Чернота, темнота, бездонный омут — все это мне не слишком нравится, но, так ли, иначе, автор дает картину тишины, ибо «серая полоска ранней зари» бывает различима и при затянутом небе, когда «полог туч» образует на востоке просвет. Я могу пропустить «бездонный омут», хотя ночью и лужа кажется бездонной. Но в четвертой строке узнаю, что дул ветер, да такой, что «сметал траву». Следовательно, никакой «серой полоски» быть не могло, неслись и облака, а в такую погоду запаздывающий рассвет проявляет себя медленным нарастанием видимости. Описанного автором быть не могло. Дул ветер, но какой бы он ни был силы, ему не «смести» траву. С непаханой степью не справиться урагану. «Черные бури» возможны только на распаханных почвах. Ночью не видно ни орлов, ни курганов, но будь они и видны, то «ерошить перья орлам» ветер не мог: птицы всегда сидят головой к ветру. Чей «злобный вой» разносил ветер, автор не говорит. Но коль он разумеет волков, то ошибается. Осенью волки всегда отлично сыты. Бывает, они подвывают на тихих зорях, но это совсем другое. А сейчас они молчат — и вообще, и потому, что, как видно дальше, в степи неспокойно, а волки осторожны.

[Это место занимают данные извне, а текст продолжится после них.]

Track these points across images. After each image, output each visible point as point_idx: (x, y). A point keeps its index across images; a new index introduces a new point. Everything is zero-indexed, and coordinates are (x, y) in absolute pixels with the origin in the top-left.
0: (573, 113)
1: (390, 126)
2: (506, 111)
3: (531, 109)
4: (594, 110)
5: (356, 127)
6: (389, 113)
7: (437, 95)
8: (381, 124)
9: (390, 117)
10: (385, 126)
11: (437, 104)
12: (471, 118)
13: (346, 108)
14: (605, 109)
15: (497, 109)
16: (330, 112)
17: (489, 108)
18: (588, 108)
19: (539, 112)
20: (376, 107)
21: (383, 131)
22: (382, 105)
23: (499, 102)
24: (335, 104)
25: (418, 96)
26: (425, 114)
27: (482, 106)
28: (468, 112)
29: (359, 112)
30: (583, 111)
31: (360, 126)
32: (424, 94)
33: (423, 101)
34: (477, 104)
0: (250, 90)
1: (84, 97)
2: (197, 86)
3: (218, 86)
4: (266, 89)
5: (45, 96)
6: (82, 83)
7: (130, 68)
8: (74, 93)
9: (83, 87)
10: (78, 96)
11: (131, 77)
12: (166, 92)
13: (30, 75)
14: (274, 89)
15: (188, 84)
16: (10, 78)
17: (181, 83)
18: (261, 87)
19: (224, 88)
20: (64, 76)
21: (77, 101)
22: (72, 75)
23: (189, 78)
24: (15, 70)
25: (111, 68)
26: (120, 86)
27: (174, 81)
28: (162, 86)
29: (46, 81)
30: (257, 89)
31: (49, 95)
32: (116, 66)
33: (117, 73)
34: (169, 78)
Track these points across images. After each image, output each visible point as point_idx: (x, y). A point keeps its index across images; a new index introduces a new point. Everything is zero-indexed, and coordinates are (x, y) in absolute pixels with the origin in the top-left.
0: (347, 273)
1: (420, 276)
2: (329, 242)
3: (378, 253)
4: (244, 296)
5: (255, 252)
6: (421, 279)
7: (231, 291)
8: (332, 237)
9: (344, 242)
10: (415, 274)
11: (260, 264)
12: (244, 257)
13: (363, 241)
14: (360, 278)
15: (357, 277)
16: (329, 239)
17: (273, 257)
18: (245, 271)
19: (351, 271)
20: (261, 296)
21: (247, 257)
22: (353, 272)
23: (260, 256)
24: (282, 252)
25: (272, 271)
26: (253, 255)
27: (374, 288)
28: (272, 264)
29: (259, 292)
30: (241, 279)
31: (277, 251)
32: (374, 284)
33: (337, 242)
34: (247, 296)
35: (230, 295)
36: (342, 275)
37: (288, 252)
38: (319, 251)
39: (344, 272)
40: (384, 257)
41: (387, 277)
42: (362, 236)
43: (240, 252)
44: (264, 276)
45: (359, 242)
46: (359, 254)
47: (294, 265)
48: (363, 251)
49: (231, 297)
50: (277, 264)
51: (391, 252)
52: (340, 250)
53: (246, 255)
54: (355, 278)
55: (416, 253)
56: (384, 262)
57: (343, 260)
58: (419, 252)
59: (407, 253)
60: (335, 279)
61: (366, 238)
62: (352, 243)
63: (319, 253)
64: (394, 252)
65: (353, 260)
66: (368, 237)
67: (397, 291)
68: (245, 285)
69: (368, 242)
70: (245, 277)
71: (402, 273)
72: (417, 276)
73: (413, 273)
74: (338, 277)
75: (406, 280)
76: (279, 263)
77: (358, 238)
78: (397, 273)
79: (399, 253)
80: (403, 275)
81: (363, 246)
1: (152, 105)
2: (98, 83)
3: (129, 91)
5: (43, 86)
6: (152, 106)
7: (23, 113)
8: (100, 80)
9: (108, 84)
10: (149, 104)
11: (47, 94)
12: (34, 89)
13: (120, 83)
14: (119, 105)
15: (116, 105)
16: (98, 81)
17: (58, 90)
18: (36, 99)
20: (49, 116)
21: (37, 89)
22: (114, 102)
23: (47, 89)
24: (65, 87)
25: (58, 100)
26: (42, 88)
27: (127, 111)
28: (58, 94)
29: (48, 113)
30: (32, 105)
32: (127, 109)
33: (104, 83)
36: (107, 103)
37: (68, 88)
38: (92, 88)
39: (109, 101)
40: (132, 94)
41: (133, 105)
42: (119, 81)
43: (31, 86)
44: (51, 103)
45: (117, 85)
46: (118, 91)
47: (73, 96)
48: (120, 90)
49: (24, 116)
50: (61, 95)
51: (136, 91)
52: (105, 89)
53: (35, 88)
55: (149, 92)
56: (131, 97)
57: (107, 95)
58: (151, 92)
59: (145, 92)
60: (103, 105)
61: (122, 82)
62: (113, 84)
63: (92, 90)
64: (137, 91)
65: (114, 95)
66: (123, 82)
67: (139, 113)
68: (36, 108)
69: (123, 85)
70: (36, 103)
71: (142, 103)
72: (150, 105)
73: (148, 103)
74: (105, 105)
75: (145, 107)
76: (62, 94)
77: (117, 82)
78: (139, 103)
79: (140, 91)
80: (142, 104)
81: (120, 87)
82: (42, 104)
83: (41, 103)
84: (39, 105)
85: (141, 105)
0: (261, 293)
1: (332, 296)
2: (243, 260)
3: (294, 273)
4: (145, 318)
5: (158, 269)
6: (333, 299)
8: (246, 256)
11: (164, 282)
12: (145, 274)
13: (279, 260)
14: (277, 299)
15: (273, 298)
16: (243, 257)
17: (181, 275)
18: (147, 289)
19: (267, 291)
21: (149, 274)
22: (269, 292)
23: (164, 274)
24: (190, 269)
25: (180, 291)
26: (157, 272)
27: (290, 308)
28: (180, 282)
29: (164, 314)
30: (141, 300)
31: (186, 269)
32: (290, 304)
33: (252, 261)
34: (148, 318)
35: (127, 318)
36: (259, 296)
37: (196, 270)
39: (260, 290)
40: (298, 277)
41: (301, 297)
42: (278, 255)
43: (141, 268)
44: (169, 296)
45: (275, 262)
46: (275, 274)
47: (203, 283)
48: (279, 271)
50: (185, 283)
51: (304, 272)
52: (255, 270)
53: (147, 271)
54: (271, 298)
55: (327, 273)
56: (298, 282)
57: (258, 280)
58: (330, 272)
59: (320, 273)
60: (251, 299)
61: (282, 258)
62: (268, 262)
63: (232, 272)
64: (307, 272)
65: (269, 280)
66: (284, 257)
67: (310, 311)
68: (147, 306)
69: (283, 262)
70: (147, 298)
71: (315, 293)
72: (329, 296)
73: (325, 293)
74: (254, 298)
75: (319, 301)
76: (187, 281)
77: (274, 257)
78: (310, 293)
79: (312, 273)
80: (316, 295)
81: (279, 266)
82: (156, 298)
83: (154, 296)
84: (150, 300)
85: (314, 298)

«Степь не спала. По дорогам катился конский топот, скрип повозок, гортанные крики. Порывы ветра уносят запах пота, дыма. Левый берег Калки цвел жарким пламенем костров, мерцавших красными точками у дальнего края степи».
Очень неловки эти катящиеся топот, скрип, крики, да и ведь дорог-то тогда, в XIV веке, в степях не было. Были шляхи, то есть подчиненные рельефу направления пути, известные по приметам, но никак не разъезженные до пыли, до грязи. Никак не могло быть даже в ночь, рисуемую автором, такой плотности бегущих, чтобы «порывы ветра уносили густой запах…». И как это получается «жаркий пламень костров, мерцавших красными точками»? Помимо «смысловой бессмыслицы», замечу автору, что в безлесной степи не так просто разжигать костры. Не из чего. (Кстати, до сих пор не установлено, где была река Калка.) Никак не могли «конные дозоры», то есть несколько всадников разом, «взлетать птицами на курганы». Во мраке, о котором напоминает автор, хотя в первом абзаце был рассвет, по степи не поскачешь — погубишь себя и коня, но никуда не взлетишь. В завершение абзаца, волки уже не воют, а роняют слюнки. Разгоряченный бегом волк, как и собака, «потеет языком» — у него нет потовых желез на коже. Но волк, роняющий слюнки не фигурально, а всерьез, — насмешка над читающим.